## TO DO
The line that contains "186, High: 83 -> 83.4" marks the start. Please set it down, with every later line of the data, exactly and without pictures.

## DATA PROVIDED
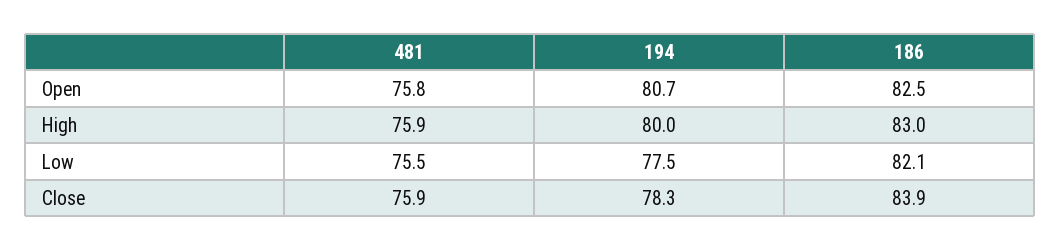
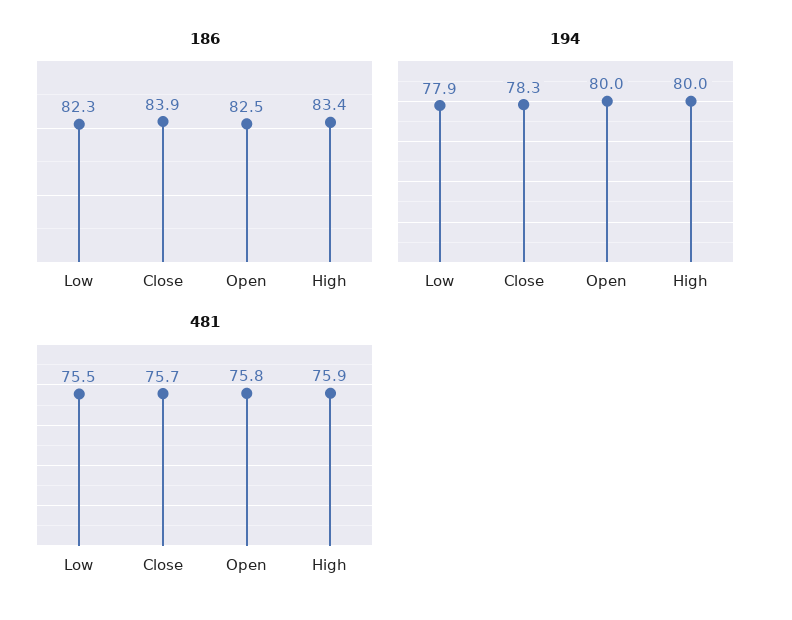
194, Open: 80.7 -> 80
186, High: 83 -> 83.4
194, Low: 77.5 -> 77.9
186, Low: 82.1 -> 82.3
481, Close: 75.9 -> 75.7

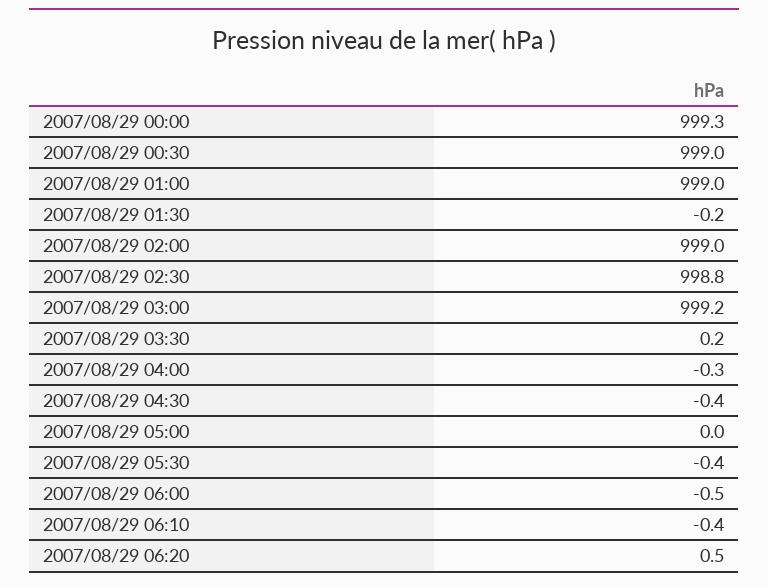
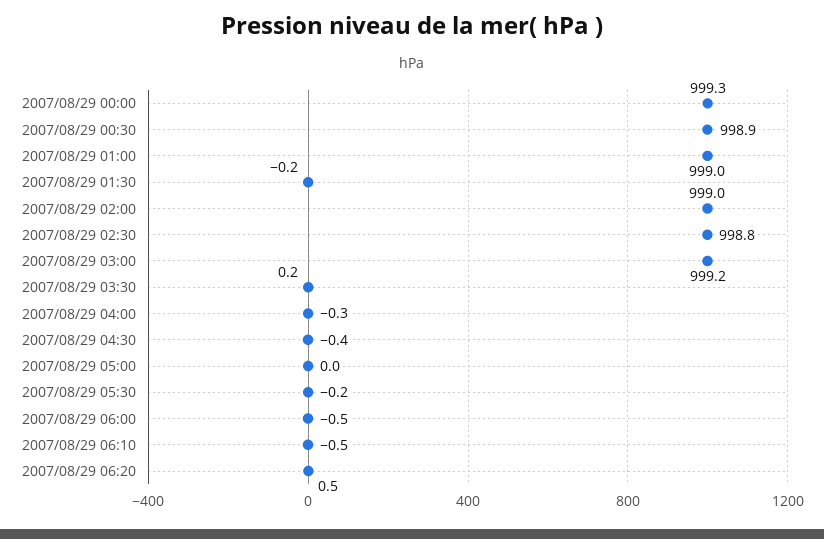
2007/08/29 00:30: 999 -> 998.9
2007/08/29 05:30: -0.4 -> -0.2
2007/08/29 06:10: -0.4 -> -0.5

## OUTPUT OF THE TASK
186, High: 83 -> 83.4
194, Low: 77.5 -> 77.9
186, Low: 82.1 -> 82.3
481, Close: 75.9 -> 75.7

2007/08/29 00:30: 999 -> 998.9
2007/08/29 05:30: -0.4 -> -0.2
2007/08/29 06:10: -0.4 -> -0.5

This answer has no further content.